O português teve um choque.
- Mas... tão caro?
- Como? Porra, vc vem a essa hora, sem avisar e atrapalha todo nosso esquema. Além do que vc só pode estar muito na fissura mesmo... aí fica mais caro.
- 500? – arriscou o portuga.
- Hanh?
- 500 por dois sâquinhos?
Por fim, o traficante aceitou. Ele mesmo parecia farto (o que podia significar perigo). O traficante exigiu pagamento antecipado. Tiraram a carteira do bolso de Seu Rocha e entregaram pro bandido que vasculhou e tirou a grana, inusitadamente, ignorando cartões e todo o resto. Quinhentos era exatamente o que havia em dinheiro ali, por conta de pagar o florista, os músicos e o fotógrafo da igreja. Que sorte..
- Pô, veio preparado hein? Tu deve ter grana. Gosto de cliente assim.

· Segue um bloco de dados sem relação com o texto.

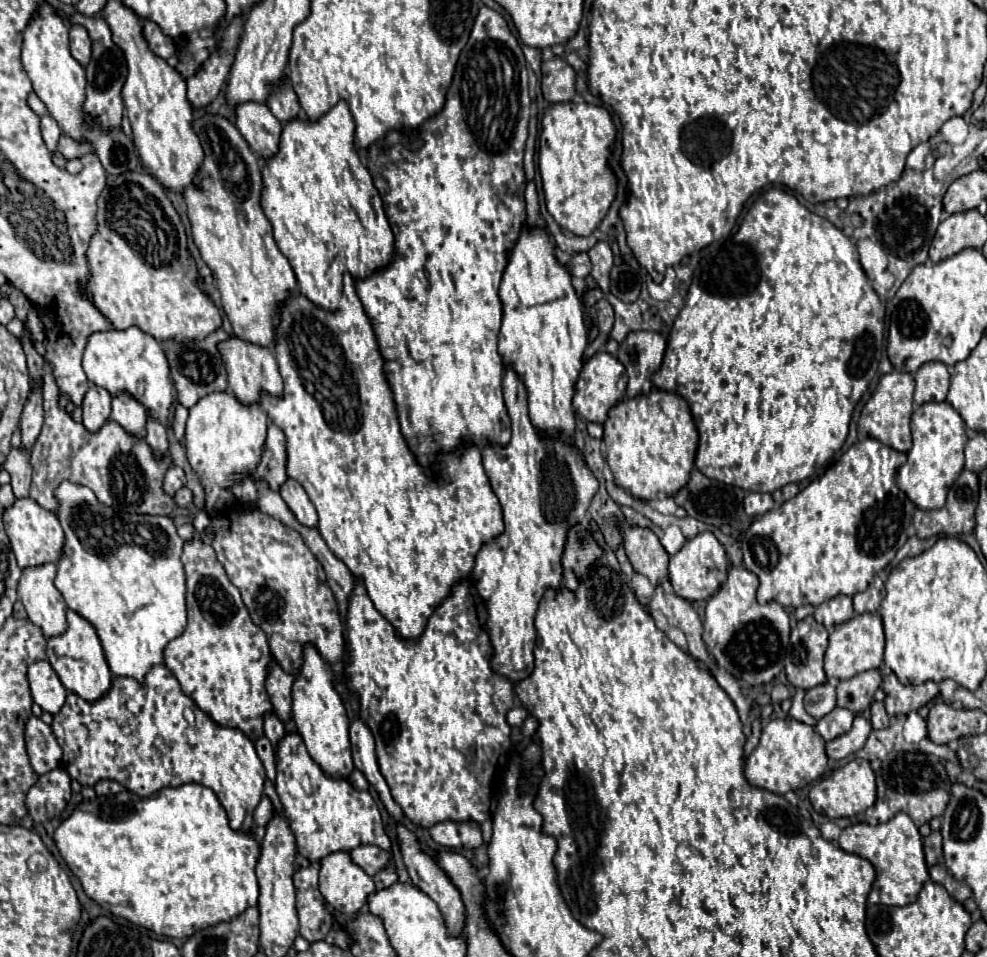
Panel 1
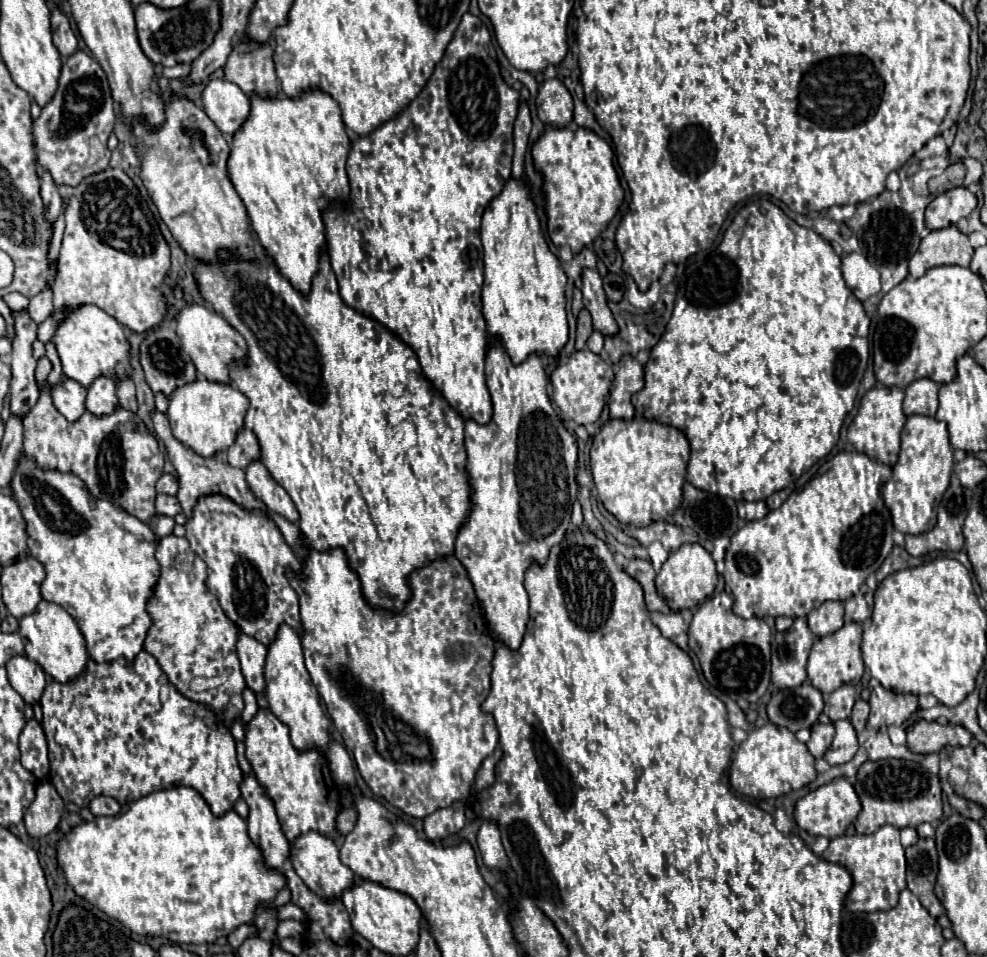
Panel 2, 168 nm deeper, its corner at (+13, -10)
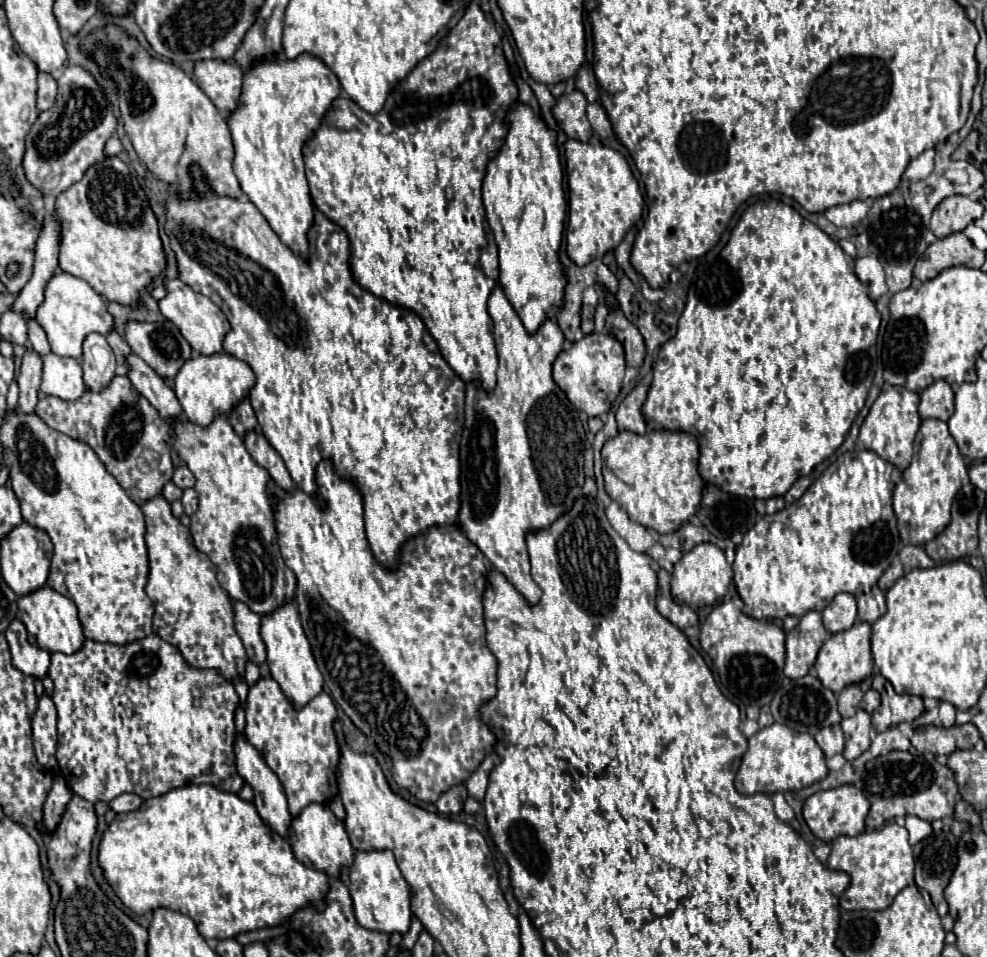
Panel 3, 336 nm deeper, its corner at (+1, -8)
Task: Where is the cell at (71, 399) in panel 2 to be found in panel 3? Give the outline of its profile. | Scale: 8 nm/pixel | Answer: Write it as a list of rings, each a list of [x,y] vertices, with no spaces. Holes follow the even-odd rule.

O traficante sumiu com a grana pra dentro do barraco e depois dum tempo voltou com dois saquinhos de plástico. Dentro deles estava o tal pó branco. Capitalistamente, trouxe também uma libra e pesou os dois saquinhos para provar que tinham o mesmo peso e que ninguém sairia no prejuízo. Fez alguns elogios também à qualidade do material que vendia. Pelo visto gostava muito do seu ofício. O casal agora parecia mais calmo. Enfim, o artifício dera certo. Seu Rocha segurando o saquinho era um tanto inverossímil mas... tudo bem. Estavam vivos. Poderiam ir embora com a graça de De...
- Só mais uma coisa, disse o mascarado e espalhou uma colher de pó numa carreira sobre um espelho quebrado.

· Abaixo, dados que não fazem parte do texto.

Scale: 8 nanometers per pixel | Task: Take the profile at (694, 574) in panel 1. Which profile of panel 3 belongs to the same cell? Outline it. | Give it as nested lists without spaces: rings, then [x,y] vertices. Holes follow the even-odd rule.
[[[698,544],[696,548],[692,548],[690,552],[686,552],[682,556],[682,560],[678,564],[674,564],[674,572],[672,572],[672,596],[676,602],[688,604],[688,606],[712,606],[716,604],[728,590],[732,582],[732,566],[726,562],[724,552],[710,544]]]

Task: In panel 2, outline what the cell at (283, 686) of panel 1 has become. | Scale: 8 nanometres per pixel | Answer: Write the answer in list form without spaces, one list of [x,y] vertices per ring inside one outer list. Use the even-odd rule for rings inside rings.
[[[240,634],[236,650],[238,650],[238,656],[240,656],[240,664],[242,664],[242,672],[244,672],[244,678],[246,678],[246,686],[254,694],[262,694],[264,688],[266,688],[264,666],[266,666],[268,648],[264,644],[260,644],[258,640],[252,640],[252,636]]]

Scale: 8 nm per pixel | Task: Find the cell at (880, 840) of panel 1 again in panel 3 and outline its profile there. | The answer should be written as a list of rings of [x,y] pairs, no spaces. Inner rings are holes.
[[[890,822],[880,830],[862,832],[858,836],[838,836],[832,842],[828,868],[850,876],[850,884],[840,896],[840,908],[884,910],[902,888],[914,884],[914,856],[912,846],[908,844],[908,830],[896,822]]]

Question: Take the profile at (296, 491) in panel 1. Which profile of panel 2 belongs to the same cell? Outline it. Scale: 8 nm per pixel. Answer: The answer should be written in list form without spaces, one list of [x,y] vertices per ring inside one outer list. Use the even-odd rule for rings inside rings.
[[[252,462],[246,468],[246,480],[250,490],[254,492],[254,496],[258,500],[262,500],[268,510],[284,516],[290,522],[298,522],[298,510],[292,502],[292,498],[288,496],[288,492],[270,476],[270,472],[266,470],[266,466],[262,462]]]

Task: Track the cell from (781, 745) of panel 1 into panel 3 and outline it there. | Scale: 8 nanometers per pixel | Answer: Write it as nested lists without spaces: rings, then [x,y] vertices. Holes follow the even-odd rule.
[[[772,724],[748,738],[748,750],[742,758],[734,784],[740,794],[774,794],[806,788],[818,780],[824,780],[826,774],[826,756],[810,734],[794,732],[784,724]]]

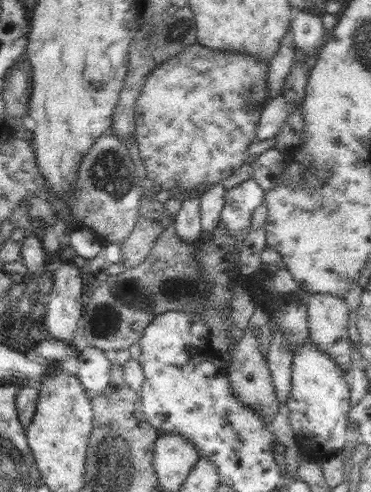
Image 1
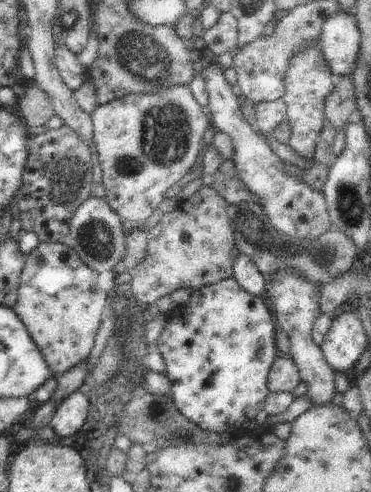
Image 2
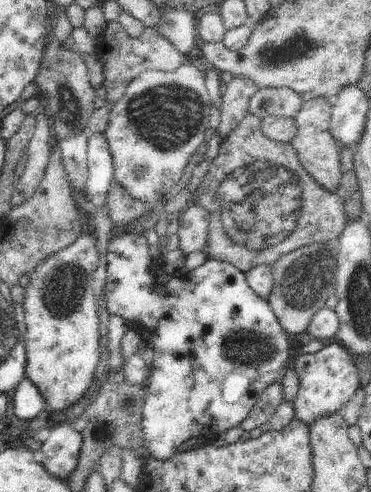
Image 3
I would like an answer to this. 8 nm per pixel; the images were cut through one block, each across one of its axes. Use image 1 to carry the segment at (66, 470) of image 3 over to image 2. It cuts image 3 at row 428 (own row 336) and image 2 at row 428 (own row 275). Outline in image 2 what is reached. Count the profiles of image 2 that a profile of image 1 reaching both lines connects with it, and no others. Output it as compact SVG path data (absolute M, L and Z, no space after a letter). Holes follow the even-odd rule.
M73 390L73 394L65 396L57 406L51 420L51 428L57 436L67 438L75 432L79 432L85 426L87 414L89 414L89 396L81 390Z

- Cheira – completou, lhe entregando o canudo de papel.

O casamento estava atrasado. Maria, a noiva, estava em prantos. Os convidados estavam ansiosos. A igreja estava cheia.
Ailton, o noivo, que até então buscava notícias dos sogros, entrou correndo com o celular na mão.
- Vamos. A polícia me ligou. Eles estão presos em Olaria. – sussurrou para Maria.
- Quê? – disse a noiva.

Na cela, a cena era deplorável. Os dois portugas chapados não falavam nada e fediam. Foram encontrados num corsa azul que beijara um poste. No porta-luvas a polícia encontrou dois saquinhos com 200gr de coca cada. Pelo visto, tinham cheirado uma parte.
Quem diria. Após todos esses anos.

Como a gente se surpreende com as pessoas.